[Task directions] Please reproduce the session recording analysis text in full, word for word.
== Passage shown ==
Session Recording Analysis
Sample failed-conversion replays, replay each one as an event sequence, and have the LLM run a fixed set of behavioral checks to surface friction the aggregate detectors can't see. This is not a step inside the hourly pipeline — it runs on its own schedule and its own queue.
▸Inputs · analyzes
- Failed-conversion sessions that carry frustration signals (rage / dead clicks, JS errors), sampled from PostHog replays
- A rolling 7-day window (
-7d); falls back to older recordings when recent ones are unavailable (e.g. replay billing limits) - Store context (AOV, conversion rate, device split) for grounding — optional, best-effort
⚙Process
- Sample up to 15 failed sessions (minimum 5, configurable) and reconstruct each session's event sequence
- LLM runs 12 standardized behavioral checks over the whole batch
- Emit
session_recording_frictionsignals from the failed checks - Daily batch only: then run diagnosis on all undiagnosed signals and dispatch alerts
✦Outputs · generates
session_recording_frictionsignals →posthog_signals- A per-batch
frictionScore(0–100 = % of checks that failed) - Daily batch only: persisted diagnoses + dispatched alerts
Two ways recordings get analyzed
The same sampling + LLM engine is invoked from two places on two schedules. They share code
(sampleFailedConversionRecordings → analyzeRecordingBatch) but differ in scope and what happens after.
===
== Dataset records ==
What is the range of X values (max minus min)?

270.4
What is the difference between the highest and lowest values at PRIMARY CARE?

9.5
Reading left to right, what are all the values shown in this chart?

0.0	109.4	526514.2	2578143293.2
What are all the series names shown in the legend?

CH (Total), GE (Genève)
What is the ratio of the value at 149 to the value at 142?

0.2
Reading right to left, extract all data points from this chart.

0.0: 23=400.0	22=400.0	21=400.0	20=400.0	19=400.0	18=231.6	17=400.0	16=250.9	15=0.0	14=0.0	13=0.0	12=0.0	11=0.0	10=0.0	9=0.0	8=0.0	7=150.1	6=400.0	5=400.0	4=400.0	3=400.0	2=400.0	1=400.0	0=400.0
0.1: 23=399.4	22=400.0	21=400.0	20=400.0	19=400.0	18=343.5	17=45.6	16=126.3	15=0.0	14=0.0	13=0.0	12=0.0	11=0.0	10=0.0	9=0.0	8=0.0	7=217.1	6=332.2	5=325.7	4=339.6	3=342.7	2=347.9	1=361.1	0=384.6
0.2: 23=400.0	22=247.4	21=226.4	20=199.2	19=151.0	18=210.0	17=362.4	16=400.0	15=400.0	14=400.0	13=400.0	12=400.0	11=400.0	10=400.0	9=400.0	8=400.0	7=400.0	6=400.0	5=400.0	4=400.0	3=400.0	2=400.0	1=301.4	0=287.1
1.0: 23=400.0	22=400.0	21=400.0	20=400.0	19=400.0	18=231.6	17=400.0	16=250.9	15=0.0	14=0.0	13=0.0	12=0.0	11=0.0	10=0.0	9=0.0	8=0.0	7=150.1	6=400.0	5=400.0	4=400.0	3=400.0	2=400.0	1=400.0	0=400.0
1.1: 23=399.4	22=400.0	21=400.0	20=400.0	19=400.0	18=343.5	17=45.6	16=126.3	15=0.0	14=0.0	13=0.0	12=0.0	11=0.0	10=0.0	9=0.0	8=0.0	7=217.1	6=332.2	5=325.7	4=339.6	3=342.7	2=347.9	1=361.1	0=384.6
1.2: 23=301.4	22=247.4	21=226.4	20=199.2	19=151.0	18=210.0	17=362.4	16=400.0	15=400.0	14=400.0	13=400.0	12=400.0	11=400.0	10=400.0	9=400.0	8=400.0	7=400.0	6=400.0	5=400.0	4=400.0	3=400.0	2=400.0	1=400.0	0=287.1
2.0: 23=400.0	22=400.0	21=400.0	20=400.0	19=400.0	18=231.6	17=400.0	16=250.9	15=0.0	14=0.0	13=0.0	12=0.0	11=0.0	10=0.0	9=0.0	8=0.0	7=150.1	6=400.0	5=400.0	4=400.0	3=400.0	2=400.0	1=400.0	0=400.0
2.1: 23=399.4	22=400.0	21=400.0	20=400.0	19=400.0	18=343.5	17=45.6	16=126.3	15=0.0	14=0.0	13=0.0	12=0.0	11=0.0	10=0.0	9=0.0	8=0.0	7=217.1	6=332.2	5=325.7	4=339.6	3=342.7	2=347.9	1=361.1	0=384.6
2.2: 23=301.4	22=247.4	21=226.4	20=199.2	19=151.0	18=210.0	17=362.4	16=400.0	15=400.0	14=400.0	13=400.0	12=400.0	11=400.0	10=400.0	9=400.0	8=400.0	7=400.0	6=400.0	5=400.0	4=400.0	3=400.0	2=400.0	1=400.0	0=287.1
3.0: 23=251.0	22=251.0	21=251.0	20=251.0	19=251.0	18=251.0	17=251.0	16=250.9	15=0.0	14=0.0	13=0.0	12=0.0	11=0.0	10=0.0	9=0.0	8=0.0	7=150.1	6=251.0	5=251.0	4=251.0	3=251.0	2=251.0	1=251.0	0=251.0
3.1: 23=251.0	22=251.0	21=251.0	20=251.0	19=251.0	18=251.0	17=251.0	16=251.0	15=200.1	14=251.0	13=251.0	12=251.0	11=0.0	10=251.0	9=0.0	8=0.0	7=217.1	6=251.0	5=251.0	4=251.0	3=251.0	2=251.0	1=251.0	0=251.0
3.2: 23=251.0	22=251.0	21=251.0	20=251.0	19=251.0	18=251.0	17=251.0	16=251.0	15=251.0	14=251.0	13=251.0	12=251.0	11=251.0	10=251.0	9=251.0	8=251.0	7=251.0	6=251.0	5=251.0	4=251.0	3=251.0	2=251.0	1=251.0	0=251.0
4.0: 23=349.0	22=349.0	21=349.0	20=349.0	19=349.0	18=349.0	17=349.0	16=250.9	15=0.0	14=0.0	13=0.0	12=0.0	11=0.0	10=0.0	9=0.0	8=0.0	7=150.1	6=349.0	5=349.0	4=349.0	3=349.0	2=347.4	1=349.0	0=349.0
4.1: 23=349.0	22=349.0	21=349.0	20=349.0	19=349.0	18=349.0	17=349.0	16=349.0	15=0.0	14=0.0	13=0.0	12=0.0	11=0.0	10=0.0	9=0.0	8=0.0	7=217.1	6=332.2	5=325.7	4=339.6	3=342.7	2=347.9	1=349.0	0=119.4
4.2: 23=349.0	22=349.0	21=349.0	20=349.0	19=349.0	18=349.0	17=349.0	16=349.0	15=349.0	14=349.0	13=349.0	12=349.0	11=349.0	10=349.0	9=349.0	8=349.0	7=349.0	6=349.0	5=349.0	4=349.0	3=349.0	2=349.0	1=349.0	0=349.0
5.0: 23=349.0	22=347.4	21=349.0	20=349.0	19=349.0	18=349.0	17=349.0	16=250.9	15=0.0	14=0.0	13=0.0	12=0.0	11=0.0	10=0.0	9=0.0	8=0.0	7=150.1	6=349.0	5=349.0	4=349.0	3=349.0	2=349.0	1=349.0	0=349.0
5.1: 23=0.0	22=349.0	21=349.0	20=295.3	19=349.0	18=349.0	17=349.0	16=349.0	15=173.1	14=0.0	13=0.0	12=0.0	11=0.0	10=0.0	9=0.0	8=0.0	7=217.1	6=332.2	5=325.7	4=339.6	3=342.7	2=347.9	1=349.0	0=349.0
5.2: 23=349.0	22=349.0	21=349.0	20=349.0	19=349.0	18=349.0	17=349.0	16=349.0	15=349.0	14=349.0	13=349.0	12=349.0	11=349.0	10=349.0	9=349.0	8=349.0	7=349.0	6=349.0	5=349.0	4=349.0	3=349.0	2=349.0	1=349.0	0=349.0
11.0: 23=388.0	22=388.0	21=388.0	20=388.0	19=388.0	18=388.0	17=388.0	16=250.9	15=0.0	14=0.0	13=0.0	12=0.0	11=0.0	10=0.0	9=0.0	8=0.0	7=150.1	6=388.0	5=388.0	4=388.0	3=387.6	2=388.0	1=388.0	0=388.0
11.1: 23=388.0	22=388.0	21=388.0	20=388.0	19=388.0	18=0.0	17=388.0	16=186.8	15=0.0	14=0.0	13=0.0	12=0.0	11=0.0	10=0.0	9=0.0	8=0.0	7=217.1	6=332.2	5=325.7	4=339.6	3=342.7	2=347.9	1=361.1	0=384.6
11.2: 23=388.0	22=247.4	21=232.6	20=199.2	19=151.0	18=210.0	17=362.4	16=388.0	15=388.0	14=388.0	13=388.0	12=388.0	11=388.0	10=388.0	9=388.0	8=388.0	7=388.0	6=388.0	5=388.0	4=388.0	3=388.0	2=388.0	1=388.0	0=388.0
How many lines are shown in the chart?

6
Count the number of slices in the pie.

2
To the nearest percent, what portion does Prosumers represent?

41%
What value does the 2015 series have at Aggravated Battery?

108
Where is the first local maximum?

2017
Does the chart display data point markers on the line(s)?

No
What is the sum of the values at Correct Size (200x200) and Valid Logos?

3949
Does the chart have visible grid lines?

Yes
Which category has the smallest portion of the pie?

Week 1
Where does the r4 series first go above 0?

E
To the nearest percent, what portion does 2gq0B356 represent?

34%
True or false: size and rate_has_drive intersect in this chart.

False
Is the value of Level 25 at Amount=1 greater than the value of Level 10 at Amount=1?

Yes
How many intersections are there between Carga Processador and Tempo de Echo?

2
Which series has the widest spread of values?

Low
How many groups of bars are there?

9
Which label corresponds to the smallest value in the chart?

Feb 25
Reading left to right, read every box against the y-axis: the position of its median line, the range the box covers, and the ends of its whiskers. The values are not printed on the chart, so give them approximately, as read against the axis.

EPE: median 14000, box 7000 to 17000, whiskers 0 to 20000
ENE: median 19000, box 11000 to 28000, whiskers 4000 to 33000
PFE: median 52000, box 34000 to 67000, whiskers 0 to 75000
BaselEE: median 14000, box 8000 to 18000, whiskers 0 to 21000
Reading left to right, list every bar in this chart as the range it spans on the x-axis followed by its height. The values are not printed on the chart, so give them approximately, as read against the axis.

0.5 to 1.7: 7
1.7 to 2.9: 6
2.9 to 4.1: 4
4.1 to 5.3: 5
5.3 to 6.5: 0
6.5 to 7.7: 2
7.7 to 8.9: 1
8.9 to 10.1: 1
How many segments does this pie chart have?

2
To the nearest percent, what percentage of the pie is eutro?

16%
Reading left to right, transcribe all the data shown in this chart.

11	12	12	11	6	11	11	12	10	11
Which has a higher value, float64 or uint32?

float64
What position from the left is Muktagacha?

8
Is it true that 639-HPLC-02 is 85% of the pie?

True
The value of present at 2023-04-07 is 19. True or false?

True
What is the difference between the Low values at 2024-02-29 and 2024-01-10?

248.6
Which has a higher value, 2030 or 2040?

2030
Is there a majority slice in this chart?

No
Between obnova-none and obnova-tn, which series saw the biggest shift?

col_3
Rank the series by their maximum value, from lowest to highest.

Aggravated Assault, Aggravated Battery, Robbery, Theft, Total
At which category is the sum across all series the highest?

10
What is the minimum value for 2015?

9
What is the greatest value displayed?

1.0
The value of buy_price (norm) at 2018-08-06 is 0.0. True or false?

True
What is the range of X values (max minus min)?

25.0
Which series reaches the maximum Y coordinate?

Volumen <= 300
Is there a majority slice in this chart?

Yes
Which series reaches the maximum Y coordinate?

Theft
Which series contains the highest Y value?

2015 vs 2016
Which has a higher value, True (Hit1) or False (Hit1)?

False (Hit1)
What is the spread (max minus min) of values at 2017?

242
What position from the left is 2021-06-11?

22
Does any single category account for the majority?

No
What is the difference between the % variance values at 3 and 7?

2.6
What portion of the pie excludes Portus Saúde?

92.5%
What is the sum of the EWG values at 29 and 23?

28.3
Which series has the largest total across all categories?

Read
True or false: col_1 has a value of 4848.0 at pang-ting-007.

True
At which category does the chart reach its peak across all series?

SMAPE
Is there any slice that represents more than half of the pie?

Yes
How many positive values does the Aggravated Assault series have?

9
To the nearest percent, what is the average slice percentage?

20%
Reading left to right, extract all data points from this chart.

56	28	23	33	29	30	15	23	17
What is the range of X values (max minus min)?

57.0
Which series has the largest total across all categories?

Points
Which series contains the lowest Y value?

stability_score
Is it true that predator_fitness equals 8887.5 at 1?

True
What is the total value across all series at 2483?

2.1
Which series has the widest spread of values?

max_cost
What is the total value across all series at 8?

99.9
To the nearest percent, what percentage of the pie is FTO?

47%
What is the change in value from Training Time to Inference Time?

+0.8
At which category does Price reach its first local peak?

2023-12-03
===
[Written answer]
Session Recording Analysis
Sample failed-conversion replays, replay each one as an event sequence, and have the LLM run a fixed set of behavioral checks to surface friction the aggregate detectors can't see. This is not a step inside the hourly pipeline — it runs on its own schedule and its own queue.
▸Inputs · analyzes
- Failed-conversion sessions that carry frustration signals (rage / dead clicks, JS errors), sampled from PostHog replays
- A rolling 7-day window (
-7d); falls back to older recordings when recent ones are unavailable (e.g. replay billing limits) - Store context (AOV, conversion rate, device split) for grounding — optional, best-effort
⚙Process
- Sample up to 15 failed sessions (minimum 5, configurable) and reconstruct each session's event sequence
- LLM runs 12 standardized behavioral checks over the whole batch
- Emit
session_recording_frictionsignals from the failed checks - Daily batch only: then run diagnosis on all undiagnosed signals and dispatch alerts
✦Outputs · generates
session_recording_frictionsignals →posthog_signals- A per-batch
frictionScore(0–100 = % of checks that failed) - Daily batch only: persisted diagnoses + dispatched alerts
Two ways recordings get analyzed
The same sampling + LLM engine is invoked from two places on two schedules. They share code
(sampleFailedConversionRecordings → analyzeRecordingBatch) but differ in scope and what happens after.